··· Trecho da página
Um cinema pessoal, autoral, independente dos patrocínios oficiais

É fantástico, é sensacional: assim como os portenhos se acham ingleses melhorados, os personagens de Domingos Oliveira se acham quase finlandeses. Quase suecos. Domingos Oliveira – não tem jeito – namora um clima Bergman.

Acho isso o maior barato.

Daria até para aproveitar e falar em Walter Hugo Khoury. Domingos e Khoury têm imensas semelhanças, além de, é claro, imensas desparenças – afinal, um é carioca, o outro é paulista, e não pode haver diferença maior. Mas são possivelmente os cineastas brasileiros mais pessoais, mais personalisticamente fiéis a seu próprio estilo, donos de obras autorais, e que, num país pobre, em que produzir filmes depende em boa parte da disposição do governo de plantão, mantiveram sempre uma independência inimaginável, invejável.

Mas nem acho que isso seja necessário. Em parte, porque é óbvio. Em parte, porque dá preguiça de, numa anotação sobre um filme tão belo, falar de coisas tristes, como o aparelhamento do cinema brasileiro pelo governo lulo-petista.
······
··· Material fornecido
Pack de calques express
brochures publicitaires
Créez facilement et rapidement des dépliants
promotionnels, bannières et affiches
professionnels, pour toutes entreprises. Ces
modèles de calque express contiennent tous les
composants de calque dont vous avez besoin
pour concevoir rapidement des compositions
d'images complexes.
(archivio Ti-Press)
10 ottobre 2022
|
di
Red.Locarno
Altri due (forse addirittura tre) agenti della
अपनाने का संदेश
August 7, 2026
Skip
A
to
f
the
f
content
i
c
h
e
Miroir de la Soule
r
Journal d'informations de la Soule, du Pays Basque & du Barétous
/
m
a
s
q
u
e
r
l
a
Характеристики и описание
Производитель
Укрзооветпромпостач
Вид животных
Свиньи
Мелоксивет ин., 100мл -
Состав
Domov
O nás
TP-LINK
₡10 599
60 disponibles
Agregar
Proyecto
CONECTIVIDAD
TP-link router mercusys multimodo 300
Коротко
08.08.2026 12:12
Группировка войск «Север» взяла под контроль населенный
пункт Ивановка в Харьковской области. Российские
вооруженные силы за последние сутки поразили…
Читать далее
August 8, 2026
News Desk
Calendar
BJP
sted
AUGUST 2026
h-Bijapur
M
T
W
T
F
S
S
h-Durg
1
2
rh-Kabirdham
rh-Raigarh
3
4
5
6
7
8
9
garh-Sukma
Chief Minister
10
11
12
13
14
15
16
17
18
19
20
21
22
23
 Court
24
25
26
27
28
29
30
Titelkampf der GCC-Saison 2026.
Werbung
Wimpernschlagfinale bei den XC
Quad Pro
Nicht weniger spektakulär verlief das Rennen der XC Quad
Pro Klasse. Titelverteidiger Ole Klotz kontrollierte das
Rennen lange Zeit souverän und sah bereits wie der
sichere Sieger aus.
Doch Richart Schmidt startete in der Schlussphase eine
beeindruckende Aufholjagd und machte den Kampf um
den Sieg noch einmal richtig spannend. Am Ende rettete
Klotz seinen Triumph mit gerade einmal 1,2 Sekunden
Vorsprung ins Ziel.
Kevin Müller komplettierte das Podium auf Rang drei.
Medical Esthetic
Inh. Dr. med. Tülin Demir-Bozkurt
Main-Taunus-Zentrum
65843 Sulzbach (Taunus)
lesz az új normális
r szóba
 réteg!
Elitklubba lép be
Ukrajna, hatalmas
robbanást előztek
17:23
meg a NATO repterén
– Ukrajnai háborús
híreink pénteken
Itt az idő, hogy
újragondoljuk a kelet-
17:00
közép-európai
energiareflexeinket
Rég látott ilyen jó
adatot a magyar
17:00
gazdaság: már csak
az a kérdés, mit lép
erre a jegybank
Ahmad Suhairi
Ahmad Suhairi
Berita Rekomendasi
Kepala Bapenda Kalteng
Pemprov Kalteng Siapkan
······
> Conjunto de tarefas:
- 1) Reproduza, do texto sobre Domingos Oliveira, o trecho que começa com as palavras "É fantástico, é" e termina com "o maior barato.".
- 2) Resuma o texto sobre Domingos Oliveira em duas frases.
- 3) Dê continuidade ao texto sobre Domingos Oliveira a partir da última frase apresentada.
O material não tem nenhum papel nesta atividade.

> Respostas em ordem:
- 1)
É fantástico, é sensacional: assim como os portenhos se acham ingleses melhorados, os personagens de Domingos Oliveira se acham quase finlandeses. Quase suecos. Domingos Oliveira – não tem jeito – namora um clima Bergman.

Acho isso o maior barato.

- 2) O texto afirma que os personagens de Domingos Oliveira se acham quase finlandeses, quase suecos, e que o cineasta namora um clima Bergman. Domingos e Walter Hugo Khoury são apontados como possivelmente os cineastas brasileiros mais pessoais e autorais, que mantiveram sempre uma independência invejável num país pobre, onde produzir filmes depende em boa parte da disposição do governo de plantão.

- 3)
“Pode-se lá ter vivido sem ter jamais amado alguém?”

Juventude é uma grande brincadeira sobre coisas sérias – a começar do próprio cinema. Bem no início da narrativa, David, o anfitrião, prepara uma câmara e a coloca diante de si próprio; senta-se, então, e começa a falar para ela. Uma brincadeira com a metalinguagem – é como se Juventude fosse um filme dentro do filme, um filme caseiro feito pelos três amigos durante o fim de semana. Nos créditos finais, aparecerão fotos de toda a equipe, as câmaras e refletores à mostra.

Boa parte dos 72 minutos do filme é feita em câmara de mão, de fato como um filme caseiro, artesanal – mas, ao contrário do que acontece em filmes do povo chato do Dogma 95 dinamarquês, a câmara não deixa o espectador tonto, zonzo. O cameraman tem braços firmes.

Mas a maior brincadeira é com A Ceia dos Cardeais. Quando bem jovens, no colégio, os três amigos haviam encenado A Ceia dos Cardeais. Em uma viagem a Paris, David, o rico, havia encontrado uma velha edição ilustrada de A Ceia dos Cardeais, que mostra, todo feliz, aos outros dois. Antônio comenta que hoje em dia ninguém sabe o que é A Ceia dos Cardeais. Haverá depois quase uma encenação de A Ceia dos Cardeais, numa bela sequência em que aparecerão crianças.

Sou uns poucos anos mais novo que Domingos Oliveira, mas, sim, sei o que é A Ceia dos Cardeais, por um motivo prosaico: minha mãe costumava recitar para mim uns versinhos do floreado texto do português Julio Dantas (1876-1962), que decorei e sei até hoje, como o intertítulo acima. Minha mãe não era pessoa de gosto literário muito apurado.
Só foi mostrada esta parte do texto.